**Yönerge**
Aşağıdaki şair Boris Smolenski üzerine yazıyı, son cümlesinden sonra devam edecek şekilde sürdürün.

**Metin**
1939 yılına geldiğimizde insan öğütme sırası ikinci dünya savaşına gelmiştir. Savaşın öğüttüğü insanlar arasında şairler de olacaktır pek tabii. Acı olan bu şairlerden Boris Smolenski’nin babasının da Büyük Temizlik sırasında kurşuna dizilen tanınmış bir gazeteci olmasıdır. Rus Şair 1941 yılında savaşta bir çatışmada Karolya’da hayatını kaybetmiştir. 1921 yılında Nikolaev’de doğmuş olan Smolenski’nin hiçbir kitabı yaşarken yayınlanmamıştır. Lorca için yazdığı bir şiir ise savaş sırasında kaybolmuştur. “şiirlerinde ölüm, yalnızlık, savaş, ‘gençölen’ insanlar için hüzün ve yaşama isteği ağırlıktadır.”[1] 1939 yılında yazdığı Bu Tütün Dumanı İçinde Boğulduğum Akşamı adlı şiirini de gencecik ölen insanlara adamıştır:
BU TÜTÜN DUMANI İÇİNDE BOĞULDUĞUM AKŞAMI
Bu tütün dumanı içinde boğulduğum akşamı
Hiç mi hiç tanımadığım
insanlar için üzülmeye ayırdım.
Gencecik ölen
Şafakta ya da geceleyin
Ve beceriksizce üstelik
beceriksizce ölen
Yazdıkları satırı bile bitiremeden
Ve sevmeyi
konuşmayı
ve eğlenmeyi
Yarım bırakıp ölen
gencecik insanlar için[2]
Görülen odur ki sırtında babasını öldüren bir devletin askeri üniforması yirmi yaşında ölen kendisi için de üzülmüştür Smolenski o gece ve Vsevolod Bagritski için.

**Satırlar**

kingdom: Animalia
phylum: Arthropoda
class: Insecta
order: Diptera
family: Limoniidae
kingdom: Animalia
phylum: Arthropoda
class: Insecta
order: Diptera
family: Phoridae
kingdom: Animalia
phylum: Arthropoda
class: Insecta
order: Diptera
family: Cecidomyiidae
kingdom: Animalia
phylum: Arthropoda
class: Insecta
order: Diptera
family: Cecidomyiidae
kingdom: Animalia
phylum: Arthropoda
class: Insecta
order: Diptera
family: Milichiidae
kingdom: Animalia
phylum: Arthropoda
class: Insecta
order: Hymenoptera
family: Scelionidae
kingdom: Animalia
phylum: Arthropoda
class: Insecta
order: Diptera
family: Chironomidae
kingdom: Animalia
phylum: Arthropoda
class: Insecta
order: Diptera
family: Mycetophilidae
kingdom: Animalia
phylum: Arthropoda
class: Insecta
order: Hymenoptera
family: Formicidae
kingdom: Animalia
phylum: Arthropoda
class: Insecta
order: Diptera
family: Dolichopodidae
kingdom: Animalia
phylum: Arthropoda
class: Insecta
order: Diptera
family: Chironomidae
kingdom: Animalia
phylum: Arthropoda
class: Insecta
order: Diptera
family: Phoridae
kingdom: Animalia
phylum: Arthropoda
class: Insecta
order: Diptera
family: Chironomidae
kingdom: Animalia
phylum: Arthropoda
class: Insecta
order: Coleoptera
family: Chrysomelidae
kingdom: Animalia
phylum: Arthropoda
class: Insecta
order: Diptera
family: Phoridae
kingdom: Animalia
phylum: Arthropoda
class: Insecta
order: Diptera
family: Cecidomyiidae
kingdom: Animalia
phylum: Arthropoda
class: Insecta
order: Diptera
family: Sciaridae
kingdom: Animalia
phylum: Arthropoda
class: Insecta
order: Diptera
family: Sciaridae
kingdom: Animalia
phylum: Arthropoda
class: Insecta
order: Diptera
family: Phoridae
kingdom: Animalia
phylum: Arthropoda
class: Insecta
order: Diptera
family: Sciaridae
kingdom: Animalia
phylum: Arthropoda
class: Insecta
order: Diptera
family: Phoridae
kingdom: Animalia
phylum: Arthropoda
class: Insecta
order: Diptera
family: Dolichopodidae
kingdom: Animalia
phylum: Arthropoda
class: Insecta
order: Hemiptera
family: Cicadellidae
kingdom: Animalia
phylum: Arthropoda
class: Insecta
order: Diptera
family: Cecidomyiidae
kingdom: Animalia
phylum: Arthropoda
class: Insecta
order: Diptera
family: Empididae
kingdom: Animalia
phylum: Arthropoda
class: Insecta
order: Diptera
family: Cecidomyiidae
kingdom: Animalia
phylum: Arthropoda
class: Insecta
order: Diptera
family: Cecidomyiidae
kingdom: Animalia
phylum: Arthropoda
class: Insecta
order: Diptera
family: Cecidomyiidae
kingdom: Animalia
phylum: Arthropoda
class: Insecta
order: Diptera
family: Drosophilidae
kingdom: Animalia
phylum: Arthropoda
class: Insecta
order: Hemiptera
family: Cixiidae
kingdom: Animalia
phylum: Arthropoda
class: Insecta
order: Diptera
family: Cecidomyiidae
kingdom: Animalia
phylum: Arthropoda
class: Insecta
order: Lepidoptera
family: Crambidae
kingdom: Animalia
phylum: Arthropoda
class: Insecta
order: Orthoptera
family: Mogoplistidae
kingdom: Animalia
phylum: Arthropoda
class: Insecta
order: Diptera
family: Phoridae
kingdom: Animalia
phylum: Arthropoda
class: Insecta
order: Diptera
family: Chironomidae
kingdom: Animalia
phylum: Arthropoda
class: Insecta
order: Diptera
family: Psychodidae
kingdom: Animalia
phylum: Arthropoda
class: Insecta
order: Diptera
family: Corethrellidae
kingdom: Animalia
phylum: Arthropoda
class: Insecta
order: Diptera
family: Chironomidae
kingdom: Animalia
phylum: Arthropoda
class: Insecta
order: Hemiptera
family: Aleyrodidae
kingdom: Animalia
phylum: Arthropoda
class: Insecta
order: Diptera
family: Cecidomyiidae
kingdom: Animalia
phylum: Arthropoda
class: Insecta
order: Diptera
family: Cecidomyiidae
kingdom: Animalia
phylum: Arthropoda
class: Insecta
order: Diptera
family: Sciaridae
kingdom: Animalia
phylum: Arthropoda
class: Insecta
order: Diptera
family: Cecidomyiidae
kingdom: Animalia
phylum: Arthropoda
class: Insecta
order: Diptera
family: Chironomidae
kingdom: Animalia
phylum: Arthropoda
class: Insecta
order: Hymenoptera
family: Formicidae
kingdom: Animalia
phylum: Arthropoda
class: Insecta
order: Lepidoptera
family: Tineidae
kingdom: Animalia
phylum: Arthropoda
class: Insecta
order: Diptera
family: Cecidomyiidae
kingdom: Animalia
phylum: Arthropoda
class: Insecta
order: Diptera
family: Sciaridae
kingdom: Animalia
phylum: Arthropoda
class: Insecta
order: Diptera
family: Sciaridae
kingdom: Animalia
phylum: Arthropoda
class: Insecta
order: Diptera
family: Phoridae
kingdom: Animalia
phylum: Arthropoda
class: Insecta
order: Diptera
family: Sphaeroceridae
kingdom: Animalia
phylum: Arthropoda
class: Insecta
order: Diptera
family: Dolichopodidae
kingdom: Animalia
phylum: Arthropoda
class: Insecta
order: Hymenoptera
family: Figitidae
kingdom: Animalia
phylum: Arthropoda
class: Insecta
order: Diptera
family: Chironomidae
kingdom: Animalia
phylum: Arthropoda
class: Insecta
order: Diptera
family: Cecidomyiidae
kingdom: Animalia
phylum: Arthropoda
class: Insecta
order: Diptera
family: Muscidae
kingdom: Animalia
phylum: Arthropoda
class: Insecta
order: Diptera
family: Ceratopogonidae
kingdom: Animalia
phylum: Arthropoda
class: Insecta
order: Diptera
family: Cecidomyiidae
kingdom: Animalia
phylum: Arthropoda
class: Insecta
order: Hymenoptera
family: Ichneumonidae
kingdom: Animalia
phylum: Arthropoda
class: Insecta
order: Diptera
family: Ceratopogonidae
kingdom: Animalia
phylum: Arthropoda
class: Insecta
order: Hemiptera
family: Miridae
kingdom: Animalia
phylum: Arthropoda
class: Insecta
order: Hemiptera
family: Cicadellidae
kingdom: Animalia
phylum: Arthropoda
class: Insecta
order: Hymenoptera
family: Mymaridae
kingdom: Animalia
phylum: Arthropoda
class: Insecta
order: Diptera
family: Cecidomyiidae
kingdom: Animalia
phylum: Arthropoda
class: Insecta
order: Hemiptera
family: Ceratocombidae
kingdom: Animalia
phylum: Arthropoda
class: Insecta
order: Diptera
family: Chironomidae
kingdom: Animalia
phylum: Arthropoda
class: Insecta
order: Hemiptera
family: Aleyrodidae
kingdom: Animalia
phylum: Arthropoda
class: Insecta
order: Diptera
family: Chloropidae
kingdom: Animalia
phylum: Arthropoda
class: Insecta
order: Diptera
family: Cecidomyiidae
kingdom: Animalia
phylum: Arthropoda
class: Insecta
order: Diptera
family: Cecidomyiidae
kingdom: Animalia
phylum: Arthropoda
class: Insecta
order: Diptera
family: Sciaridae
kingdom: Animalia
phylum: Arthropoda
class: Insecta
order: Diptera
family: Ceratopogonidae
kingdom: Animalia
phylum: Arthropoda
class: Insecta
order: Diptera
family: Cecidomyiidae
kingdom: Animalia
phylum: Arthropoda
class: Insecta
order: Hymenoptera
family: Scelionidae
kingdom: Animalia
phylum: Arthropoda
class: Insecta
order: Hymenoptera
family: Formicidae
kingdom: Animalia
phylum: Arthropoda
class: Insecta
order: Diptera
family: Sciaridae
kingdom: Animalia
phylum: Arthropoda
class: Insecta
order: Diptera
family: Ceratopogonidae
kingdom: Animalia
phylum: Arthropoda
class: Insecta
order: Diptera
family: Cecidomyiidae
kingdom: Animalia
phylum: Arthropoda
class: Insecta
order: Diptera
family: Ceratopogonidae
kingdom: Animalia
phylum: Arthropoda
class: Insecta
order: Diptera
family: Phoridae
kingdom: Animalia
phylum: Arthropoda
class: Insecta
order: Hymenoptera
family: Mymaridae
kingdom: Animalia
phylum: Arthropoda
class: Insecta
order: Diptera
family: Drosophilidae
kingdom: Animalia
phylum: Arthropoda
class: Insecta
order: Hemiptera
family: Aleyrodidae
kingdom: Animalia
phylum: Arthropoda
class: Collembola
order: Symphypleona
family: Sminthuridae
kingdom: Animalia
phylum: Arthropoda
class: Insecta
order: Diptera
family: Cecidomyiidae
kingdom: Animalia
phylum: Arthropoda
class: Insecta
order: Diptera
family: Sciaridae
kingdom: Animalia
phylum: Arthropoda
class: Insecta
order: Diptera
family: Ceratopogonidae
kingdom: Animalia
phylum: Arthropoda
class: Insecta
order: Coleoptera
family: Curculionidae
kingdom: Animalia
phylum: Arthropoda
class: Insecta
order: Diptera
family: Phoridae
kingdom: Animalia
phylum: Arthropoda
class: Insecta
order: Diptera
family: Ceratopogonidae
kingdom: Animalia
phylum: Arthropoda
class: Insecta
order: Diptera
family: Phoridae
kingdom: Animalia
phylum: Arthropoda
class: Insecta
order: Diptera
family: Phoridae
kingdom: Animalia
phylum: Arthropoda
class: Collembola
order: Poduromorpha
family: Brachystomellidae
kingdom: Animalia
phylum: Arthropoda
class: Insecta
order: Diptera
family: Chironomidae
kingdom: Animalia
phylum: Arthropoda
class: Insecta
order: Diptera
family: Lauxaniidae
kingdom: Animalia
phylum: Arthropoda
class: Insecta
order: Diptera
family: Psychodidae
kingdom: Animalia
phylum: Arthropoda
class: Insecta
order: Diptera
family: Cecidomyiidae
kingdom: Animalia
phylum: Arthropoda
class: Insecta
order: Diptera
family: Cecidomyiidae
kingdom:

**Yazılı cevap**
Nitekim ondan bir yıl sonra bir başka yirmi yaşındaki Rus şair Vsevolod Bagritski de katılacaktır savaşta gencecik ölenlerin arasına. Almanların Sovyetler Birliği’ni işgal etmeye başlamasıyla edebiyat öğrenimini yarıda bırakmak zorunda kalan genç şair Volkov cephesinde hayatını kaybedecektir. 1922 yılında Odesa’da doğan Bagritski lise öğreniminden sonra Dram Sanat Okulu’na girmiştir. Bir süre gazete köşe yazarlığı da yapan şair Dram Sanat Okulu’ndan Sonra Edebiyat Fakültesi’ne devam etmiştir. Sonar Sovyet Yazarlar Birliğine üye olmuş ve çocukluk arkadaşı olan Elena Bonner ile evlenmiştir. Ne var ki savaş onun hayatını yarım bırakmasına sebep olacaktır. Dünya savaşlarıyla birlikte bağımsızlık savaşları için vatansever, milliyetçi kahramanlık destanları yazan şairler dönemi geride kalmış; anlamsız savaştan tiksinen şairlerin dönemi başlamıştır. 1941 yılında Çistopol’da Tiksiniyorum diye yazar Bagritski ve devletlerin paylaşım savaşında asker olmanın rezilliğini derinden hissettirir bize
TİKSİNİYORUM
Tiksiniyorum hep aynı elbisenin içinde yaşamaktan,
Islak saman üzerinde uyumaktan
Ve donmuş dilencilere sadaka verip verip,
Tiksiniyorum açlığımı unutmaktan.
Uyuşmak kollarımla rüzgardan sakınmadan,
Ve hatırlamaktan ismini çoktan ölmüşlerin,
Ve evden cevap alamamaktan,
Tiksiniyorum eskiler verip kara ekmek almaktan.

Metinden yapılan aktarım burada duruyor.